B2. Show in R code the creation of the training set based on your answer to question B1 and the creation of the predictive model of the next value of sequence based on the algorithms: Decision Trees and Support Vector Machines. Then run the algorithm and briefly comment on their performance in prediction, if you know that the actual next value of the sequence is 31.3. performance criterion is the absolute value of the difference between the prediction of the algorithm and the actual value. Were all the algorithms able to achieve a prediction with a small deviation from the true value? Why is it considered that any algorithm(s) underperformed? (if, of course, this is what happened).
Hint: use the functions svm (from the {e1071} package), tree (from the package of the same name) and predict to train and invoke a support model vector machines and decision tree respectively. For the linear regression algorithm use the lm function.
C2. For the transaction table below,
ID, Songs 1,ThisLove,7Days, WonderWall 2,WonderWall, Torn, ThisLove 3,ThisLove,7Days, BeatIt 4,WonderWall, Torn, BillieJean,7Days 5,BillieJean, BeatIt,7Days 6,ThisLove, WonderWall 7,WonderWall, Torn,7Days 8,BillieJean,7Days 9,ThisLove,7Days, WonderWall, Torn 10,BillieJean, BeatIt, ThisLove, WonderWall
using R, you are asked to view all the closed frequent elementary modules as well as the association rules that resulting, assuming a support threshold of 0.5 and a confidence threshold of 0.5 respectively (to show the result of running the appropriate command). Hint: you will need the {arules} package. You will create a songList.csv file with separator of all "," (comma) and use the function read.transactions() to read it correctly as a set of transactions.

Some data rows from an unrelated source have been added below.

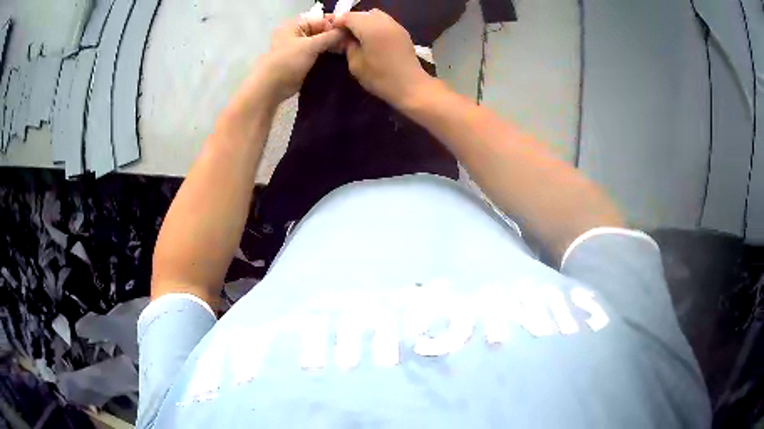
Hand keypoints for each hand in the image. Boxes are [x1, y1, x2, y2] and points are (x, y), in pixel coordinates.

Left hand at [243, 14, 344, 104]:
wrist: (272, 87)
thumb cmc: (288, 62)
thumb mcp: (311, 45)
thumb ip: (331, 36)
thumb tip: (347, 31)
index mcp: (295, 25)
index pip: (320, 20)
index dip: (335, 25)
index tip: (350, 33)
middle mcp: (296, 34)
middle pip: (321, 31)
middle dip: (335, 36)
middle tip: (350, 44)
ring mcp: (298, 48)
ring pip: (320, 43)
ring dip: (332, 47)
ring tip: (347, 51)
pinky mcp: (301, 61)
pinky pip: (317, 54)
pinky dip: (327, 55)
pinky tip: (339, 58)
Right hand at [334, 10, 432, 107]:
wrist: (410, 86)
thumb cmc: (380, 77)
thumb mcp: (356, 64)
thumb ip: (348, 46)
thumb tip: (344, 37)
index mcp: (370, 28)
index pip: (349, 16)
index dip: (338, 22)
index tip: (332, 32)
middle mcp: (384, 22)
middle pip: (363, 14)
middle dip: (351, 21)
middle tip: (344, 34)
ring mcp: (395, 25)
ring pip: (375, 15)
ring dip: (364, 22)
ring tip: (358, 36)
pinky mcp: (402, 32)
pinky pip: (385, 22)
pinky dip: (375, 25)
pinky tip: (372, 39)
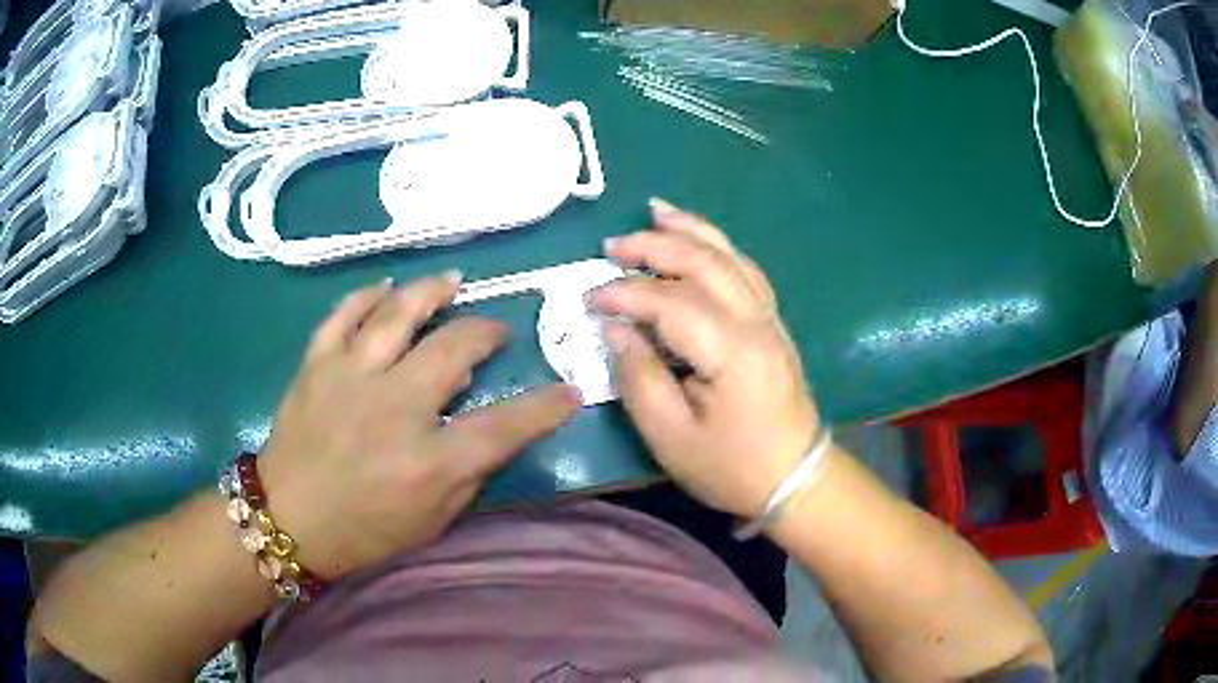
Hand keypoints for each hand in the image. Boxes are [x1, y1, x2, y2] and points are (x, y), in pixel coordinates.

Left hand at [258, 274, 579, 578]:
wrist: (287, 519)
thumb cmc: (364, 531)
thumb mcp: (431, 522)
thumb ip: (467, 474)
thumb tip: (492, 427)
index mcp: (427, 462)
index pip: (504, 426)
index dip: (545, 407)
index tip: (569, 392)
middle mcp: (393, 409)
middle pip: (453, 348)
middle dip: (486, 332)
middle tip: (494, 332)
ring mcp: (349, 378)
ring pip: (398, 312)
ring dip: (431, 291)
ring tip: (451, 283)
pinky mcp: (316, 364)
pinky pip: (343, 313)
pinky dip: (367, 295)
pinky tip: (386, 289)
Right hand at [590, 200, 819, 517]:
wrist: (794, 478)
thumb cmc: (732, 467)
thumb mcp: (671, 436)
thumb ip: (638, 377)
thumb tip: (613, 328)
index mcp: (733, 352)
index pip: (671, 303)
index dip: (626, 294)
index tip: (588, 299)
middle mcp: (756, 322)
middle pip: (705, 264)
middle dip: (655, 247)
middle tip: (612, 245)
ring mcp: (770, 318)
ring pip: (730, 257)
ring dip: (691, 231)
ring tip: (655, 211)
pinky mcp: (772, 323)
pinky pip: (744, 270)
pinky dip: (718, 247)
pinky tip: (698, 240)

In this exercise we will deal with two clustering algorithms, k-means and DBSCAN. To see their specifics we will use a synthetic corpus data that simulates ring clusters. We will use the synthetic.csv file with this dataset, which is provided with the pronunciation. After the save it in a folder of your choice locally on your computer, you will load it in R and visualize it using the following commands, after installing the {readr}, {ggplot2}, {cluster} and {dbscan} libraries: library(readr) library(ggplot2) library(gggplot(gggdr), library(cluster) library(dbscan) synthetic <- read_csv("[your folder]/synthetic.csv") qplot(synthetic$att1, synthetic$att2, color = synthetic$label, data = synthetic) As you will notice, the data is indeed (almost) organized into 3 clusters, the core, the first_ring and the second_ring.
According to the theory (paragraph 7.2.5 from the book), the k-means algorithm is not suitable for all types of data. Let us see how it deals with specific data, for k=3: kmeansCluster <- kmeans(synthetic[,1:2], center=3) qplot(synthetic$att1, synthetic$att2, color = as.character(kmeansCluster$cluster),data = synthetic). Indeed, the algorithm could not correctly cluster the data because of the the shape of the original clusters.
D1 : Apply the DBSCAN algorithm by testing different parameters eps= [0.5, 1, 2 or 3], minPts=[5, 15, or 20] and print a graph like the one above showing whether DBSCAN is correctly clustering the data. Indicate for which eps and minPts parameters achieved the best result. Hint: use the functions and libraries listed in The use of the libraries and libraries mentioned in the pronunciation, no other is needed.
D2: The given format of the data makes it impossible for the correct clustering by the k-means algorithm. However, if you look more closely at the data, it can be used with a simple trick can work perfectly. Create a new column in your data, named mystery that calculates for each row the Euclidean distance from the origin of the axes (0,0). Then run the k-means algorithm based only on this new column and print the graph with the result of the clustering. Hint: use the functions and libraries mentioned in the pronunciation, you do not need any other.